= What needs to be done =
All lines from the entries below that contain the string "round" should be copied out.

= Dataset records =
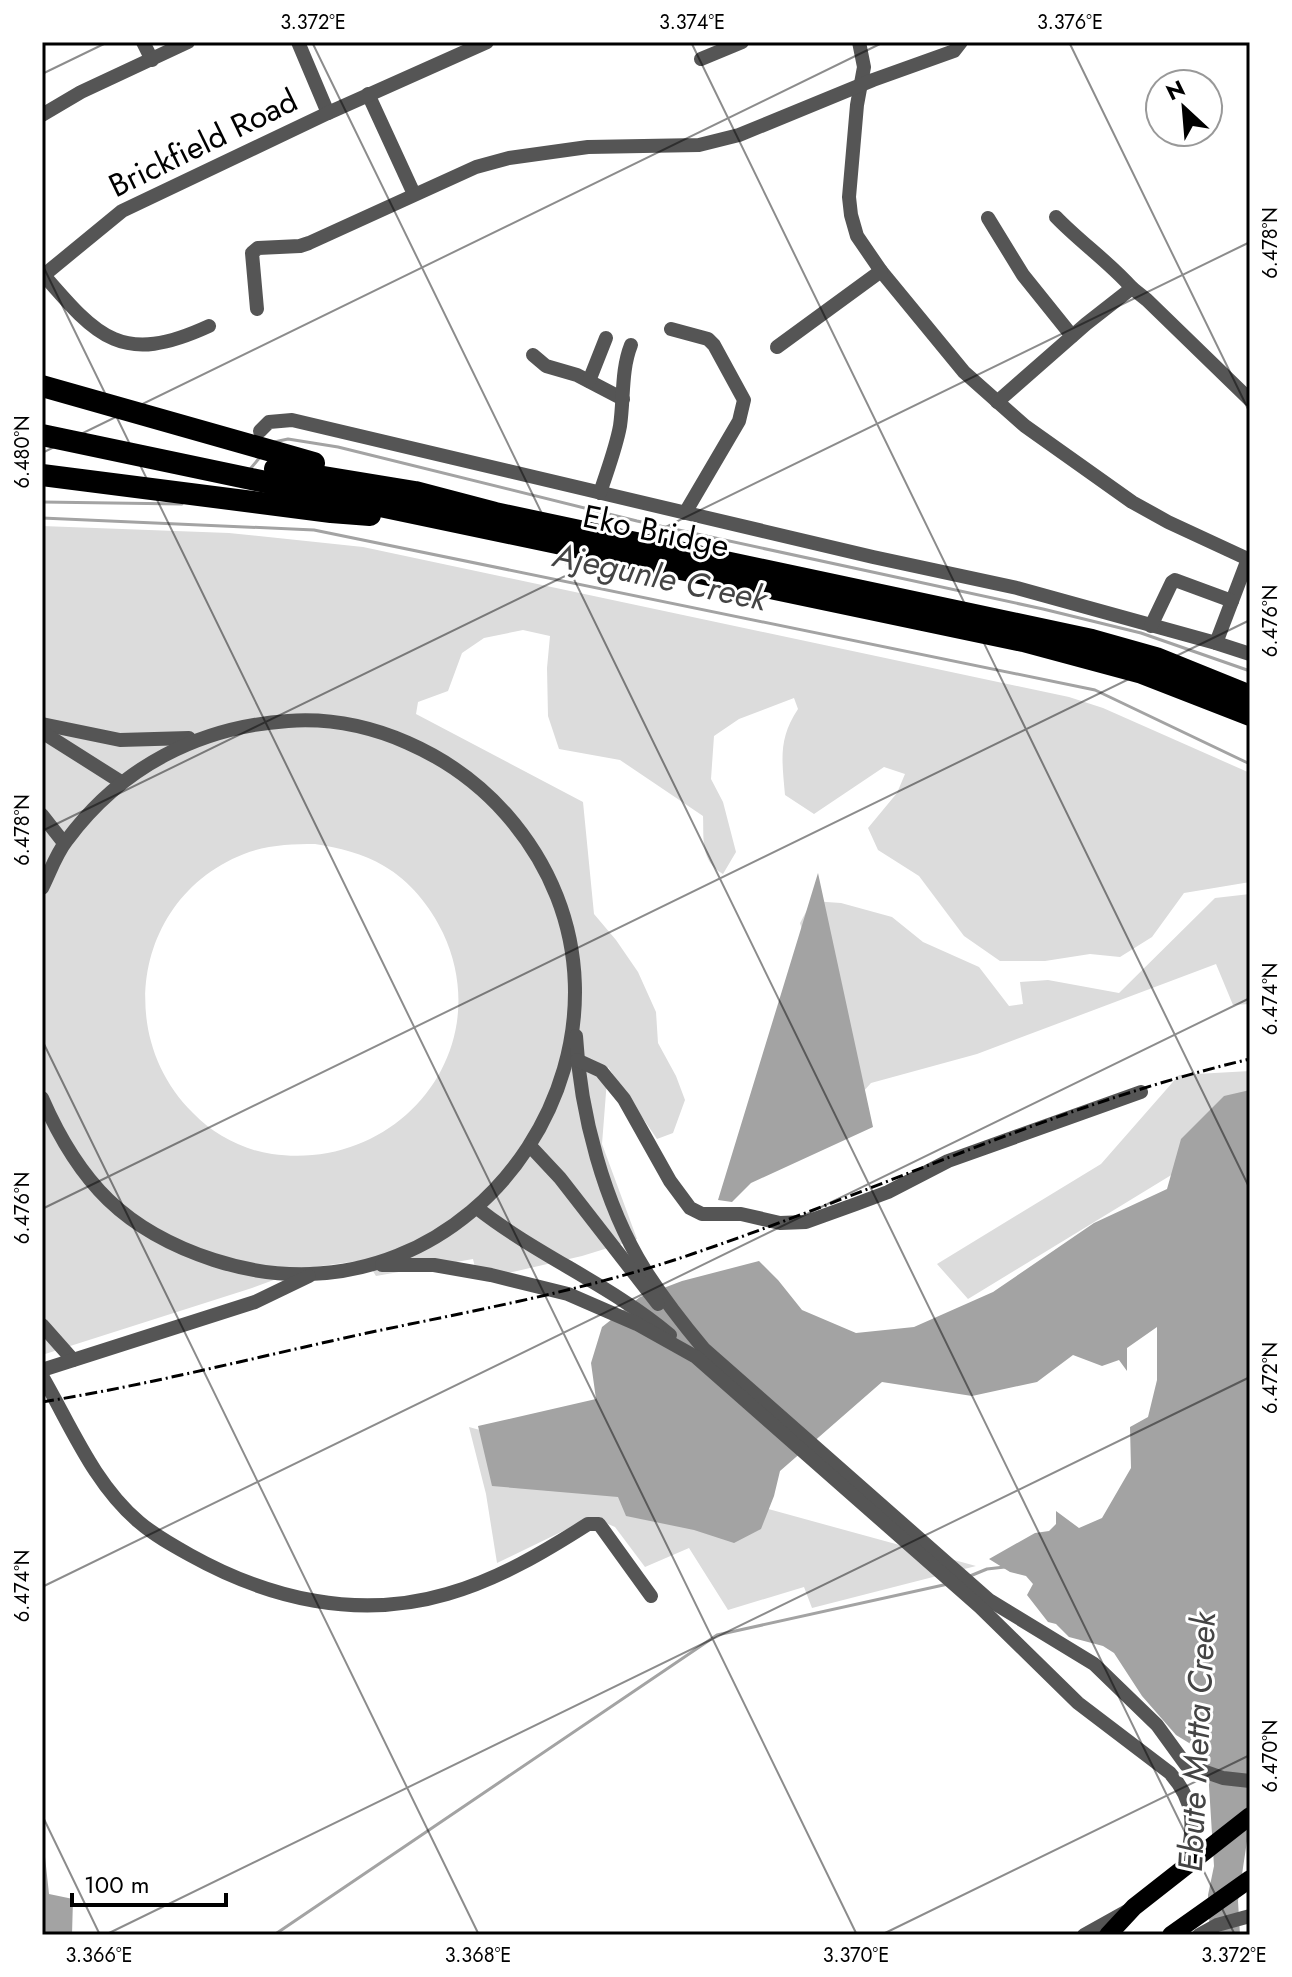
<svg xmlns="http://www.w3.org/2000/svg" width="1292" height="1977" viewBox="0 0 1292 1977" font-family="Jost,sans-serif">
<rect width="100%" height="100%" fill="#fff"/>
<g fill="#dcdcdc" fill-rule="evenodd">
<path d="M 42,526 L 229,533 L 363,547 L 1069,697 L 1103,708 L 1250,773 L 1250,882 L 1184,893 L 1152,937 L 1120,957 L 1090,954 L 1045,961 L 1000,961 L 964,936 L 919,876 L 878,850 L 868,828 L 897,793 L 905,774 L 884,767 L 814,814 L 785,795 C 782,760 778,739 798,709 L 794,698 L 739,719 L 714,736 L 711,779 L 723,802 L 736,852 L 723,874 C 700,861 704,839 703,816 L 620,760 L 559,749 L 548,716 L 547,668 L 550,636 L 523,630 L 484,638 L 462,653 L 448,691 L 418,702 L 416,714 L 583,802 L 594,914 L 616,940 L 638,972 L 656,1012 L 658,1043 L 676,1076 L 685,1100 L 673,1133 L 657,1139 L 608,1067 L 602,1144 L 637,1239 L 582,1256 L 478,1280 L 473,1259 L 376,1276 L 366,1260 L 306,1268 L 252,1288 L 42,1355 L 42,1035 L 45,1034 L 42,986 ZM 315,844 C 339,848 363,853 384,866 C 410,881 430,906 443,933 C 498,1051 398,1172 272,1154 C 243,1150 213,1134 193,1113 C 113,1034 136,896 244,854 C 267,845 291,844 315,844 Z"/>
<polygon points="1250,894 1250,1004 1233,1005 1216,964 977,1054 871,1083 853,1103 800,923 812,901 841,903 892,917 923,942 979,967 1009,1006 1023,1004 1020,982 1048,980 1119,993 1215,898"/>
<polygon points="1250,1071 1250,1127 968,1299 937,1264 1101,1164 1179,1075"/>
<polygon points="469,1427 976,1566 812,1608 804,1587 728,1610 689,1548 645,1567 615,1527 592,1517 497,1563 486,1494"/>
</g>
<g fill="#a3a3a3">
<polygon points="818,873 873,1127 751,1183 732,1202 718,1200"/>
<polygon points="1250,1090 1250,1821 1238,1901 1240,1935 1210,1935 1208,1895 1214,1866 1207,1754 1176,1735 1142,1696 1114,1653 1103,1646 1069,1637 1056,1624 1048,1622 1027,1595 1033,1584 1026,1576 1010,1572 989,1559 1035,1533 1049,1531 1056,1524 1056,1511 1079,1528 1102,1518 1131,1468 1130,1427 1148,1417 1157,1380 1157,1327 1127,1348 1127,1371 1119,1360 1102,1366 1073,1355 1037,1382 972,1396 882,1382 780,1471 774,1496 761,1529 734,1543 694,1530 626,1516 618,1497 492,1486 478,1426 596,1399 591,1363 602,1327 640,1297 682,1281 759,1261 778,1280 802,1310 856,1333 914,1327 993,1292 1094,1223 1167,1189 1181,1139 1224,1096"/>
<polygon points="42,1829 49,1894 73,1899 72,1935 42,1935"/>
</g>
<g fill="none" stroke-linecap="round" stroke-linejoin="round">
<g stroke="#a3a3a3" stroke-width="3">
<polyline points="274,442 288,439 338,447 637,521 1043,609 1141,633 1250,671"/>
<polyline points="251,468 261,456"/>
<polyline points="42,502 182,504"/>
<polyline points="42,518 314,530 1095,690 1250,764"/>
<polyline points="970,1576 987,1569 1005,1567"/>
<polyline points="274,1935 717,1635 948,1584"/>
</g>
<g stroke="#555" stroke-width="14">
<polyline points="143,42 152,60"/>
<polyline points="298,42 328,113"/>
<polyline points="859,42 864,67 857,105 849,197 851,215 857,236 881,271 964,372 1025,426 1132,502 1168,522 1250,560"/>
<polyline points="701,59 742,42"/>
<polyline points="368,94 414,194"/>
<polyline points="42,115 81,92 188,42"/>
<path d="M 1056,217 C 1080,242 1109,262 1132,288"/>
<polyline points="988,218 1023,275 1072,336"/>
<path d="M 42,273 C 98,338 122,366 209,326"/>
<polyline points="44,275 122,211 328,113 487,42"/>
<polyline points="257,309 252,253 258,248 300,246 309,243 476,167 509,158 588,147 699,145 739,135 873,80 954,51 961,42"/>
<polyline points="671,329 708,339 714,345 744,400 739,421 685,513"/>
<polyline points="777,347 881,271"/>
<polyline points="533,355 546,366 577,375 623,399"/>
<polyline points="589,381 606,338"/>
<polyline points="997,402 1086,324 1132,288 1147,300 1250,400"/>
<polyline points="260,431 269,422 292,420 873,557 1017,588 1216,643 1248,559"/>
<path d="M 600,493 C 607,471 616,448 620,426 C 624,399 621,370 631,345"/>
<polyline points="1151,626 1172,582 1175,580 1232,601"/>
<polyline points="1216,643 1250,654"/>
<polyline points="42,724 120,740 189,738"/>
<polyline points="42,732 121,782"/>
<polyline points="42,815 64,843"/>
<path d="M 42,888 C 50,872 56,854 67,840 C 121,767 199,727 288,721 C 369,715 453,754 506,814 C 689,1022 479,1346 214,1260 C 125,1231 79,1183 42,1098"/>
<path d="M 576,1036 C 580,1113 604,1204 645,1270 C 663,1298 683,1324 704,1349 L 989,1600 L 1094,1664 L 1157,1725 L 1186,1765 L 1223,1778 L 1250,1781"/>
<polyline points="577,1060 601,1071 624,1099 670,1181 690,1208 702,1214 741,1214 780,1223 806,1222 856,1204 888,1192 948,1161 1141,1092"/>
<polyline points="531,1147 560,1178 658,1304"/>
<path d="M 477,1208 C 538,1256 611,1285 670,1335"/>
<path d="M 382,1265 L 434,1265 L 491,1275 L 568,1294 L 637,1324 L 696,1357 L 980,1607 L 1078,1703 L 1170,1773 C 1198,1805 1193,1827 1186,1866"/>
<polyline points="42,1325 73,1360"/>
<polyline points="42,1370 255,1302 309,1276"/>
<path d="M 42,1376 C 71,1426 94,1484 139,1522 C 154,1535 172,1545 190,1555 C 269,1599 358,1620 447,1594 C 499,1579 544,1552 588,1524 L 599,1524 L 651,1596"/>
<polyline points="1084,1935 1127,1911"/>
<polyline points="1199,1935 1217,1925 1250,1916"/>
</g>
<g stroke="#000" stroke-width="18">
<polyline points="1108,1935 1134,1907 1250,1816"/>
<polyline points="1171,1935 1250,1879"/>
</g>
<g stroke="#000" stroke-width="22">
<polyline points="42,386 314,463"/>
<polyline points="42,435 1023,641 1142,673 1250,715"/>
<polyline points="275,469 415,492 495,513 1092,640 1156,658 1250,696"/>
<polyline points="42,475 331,512 370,515"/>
</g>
<path stroke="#000" stroke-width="3" stroke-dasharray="12 4 2 4" stroke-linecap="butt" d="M 42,1402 C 148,1385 253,1358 358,1335 C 470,1311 586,1291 695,1253 C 880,1190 1059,1104 1250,1059"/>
</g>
<path fill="none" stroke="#000" stroke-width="2" stroke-opacity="0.45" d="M 312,42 L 1235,1935M 691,42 L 1250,1189M 1069,42 L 1250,413M 42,74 L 108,42M 42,264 L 857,1935M 42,453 L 884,42M 42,831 L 1250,242M 42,1040 L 479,1935M 42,1209 L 1250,620M 42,1587 L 1250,998M 42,1815 L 100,1935M 105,1935 L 1250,1377M 881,1935 L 1250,1755"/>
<g text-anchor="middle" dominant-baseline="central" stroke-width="6" stroke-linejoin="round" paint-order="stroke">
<g font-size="32" fill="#000" stroke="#fff">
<text transform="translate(203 143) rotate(-26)">Brickfield Road</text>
<text transform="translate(656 531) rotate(12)">Eko Bridge</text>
</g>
<g font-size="34" font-style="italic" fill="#444" stroke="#fff">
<text transform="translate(660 577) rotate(12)">Ajegunle Creek</text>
<text transform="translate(1197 1742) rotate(-87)">Ebute Metta Creek</text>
</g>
</g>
<rect width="1292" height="1977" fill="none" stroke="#ffffff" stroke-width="88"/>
<g transform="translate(1184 108) rotate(334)"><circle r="38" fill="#ffffff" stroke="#999999" stroke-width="2"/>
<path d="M0-6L14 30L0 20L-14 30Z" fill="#000000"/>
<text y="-12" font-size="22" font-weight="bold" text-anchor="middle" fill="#000000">N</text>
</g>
<path d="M72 1893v12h154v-12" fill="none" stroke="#000000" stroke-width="4"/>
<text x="84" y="1893" font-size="24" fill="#000000" stroke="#ffffff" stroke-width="6" paint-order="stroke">100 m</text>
<rect x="44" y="44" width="1204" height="1889" fill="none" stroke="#000" stroke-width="3"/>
<g font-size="20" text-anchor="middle" fill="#000">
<text x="313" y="29">3.372°E</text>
<text x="692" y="29">3.374°E</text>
<text x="1070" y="29">3.376°E</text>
<text transform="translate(1270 243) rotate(-90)" y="7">6.478°N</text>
<text transform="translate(22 452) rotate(-90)" y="7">6.480°N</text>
<text transform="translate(1270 621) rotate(-90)" y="7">6.476°N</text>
<text transform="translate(22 830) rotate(-90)" y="7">6.478°N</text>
<text transform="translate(1270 999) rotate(-90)" y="7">6.474°N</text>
<text transform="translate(22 1208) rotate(-90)" y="7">6.476°N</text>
<text transform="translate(1270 1378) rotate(-90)" y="7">6.472°N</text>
<text transform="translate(22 1586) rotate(-90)" y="7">6.474°N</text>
<text transform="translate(1270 1756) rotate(-90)" y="7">6.470°N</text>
<text x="99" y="1962">3.366°E</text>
<text x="478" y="1962">3.368°E</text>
<text x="856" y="1962">3.370°E</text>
<text x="1234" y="1962">3.372°E</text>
</g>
</svg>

= Reply to the task =
<g fill="none" stroke-linecap="round" stroke-linejoin="round">
<g text-anchor="middle" dominant-baseline="central" stroke-width="6" stroke-linejoin="round" paint-order="stroke">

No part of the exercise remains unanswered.